Detailed Video Solution: https://youtu.be/WjixNxzbkAQ
A. For any propositions $\text{P}$ and $\text{Q},$ the following is always true: $(\text{P} \rightarrow \text{Q}) \vee (\text{Q} \rightarrow \text{P}).$
$\textbf{Proof}:$
Here's one way to see this. If $\text{Q}$ is true, then $\text{P} \rightarrow \text{Q}$ is true because anything implies a true statement. If $\text{Q}$ is false, then $\text{Q} \rightarrow \text{P}$ is true because false implies anything. (If this is confusing, you should review the truth table for $\rightarrow )$
B. For any propositions $\text{P}, \text{Q},$ and $\text{R},$ the following statement is always true: $(\text{P} \rightarrow \text{Q}) \vee (\text{Q} \rightarrow \text{R}).$
$\textbf{Proof}:$
This is basically the same argument as before.

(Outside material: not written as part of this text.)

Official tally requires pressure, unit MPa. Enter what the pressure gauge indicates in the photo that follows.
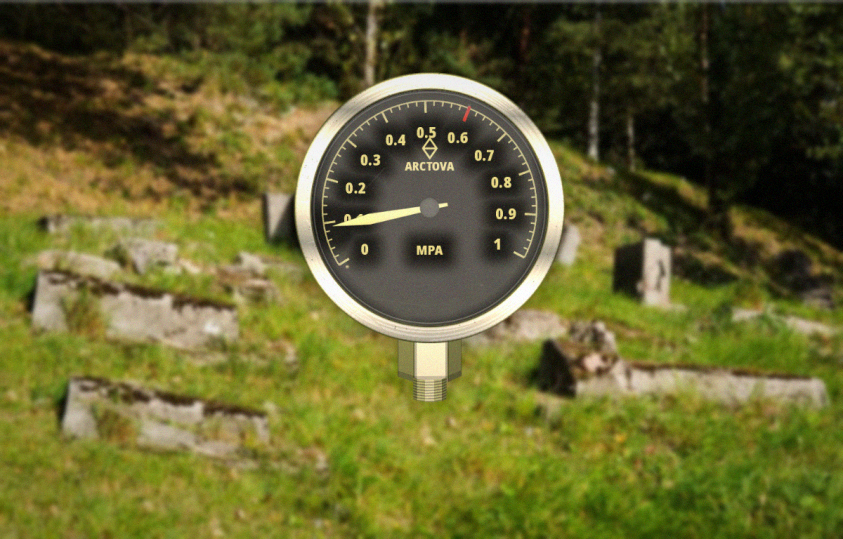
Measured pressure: 0.09 MPa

If $\text{Q}$ is true, then $\text{P} \rightarrow \text{Q}$
is true because anything implies a true statement. If $\text{Q}$ is false, then $\text{Q} \rightarrow \text{R}$ is true because false implies anything.
Of all the connectives we've seen, the $\rightarrow$ connective is probably the trickiest. We asked this question to force you to disentangle notions of correlation or causality from the behavior of the $\rightarrow$ connective.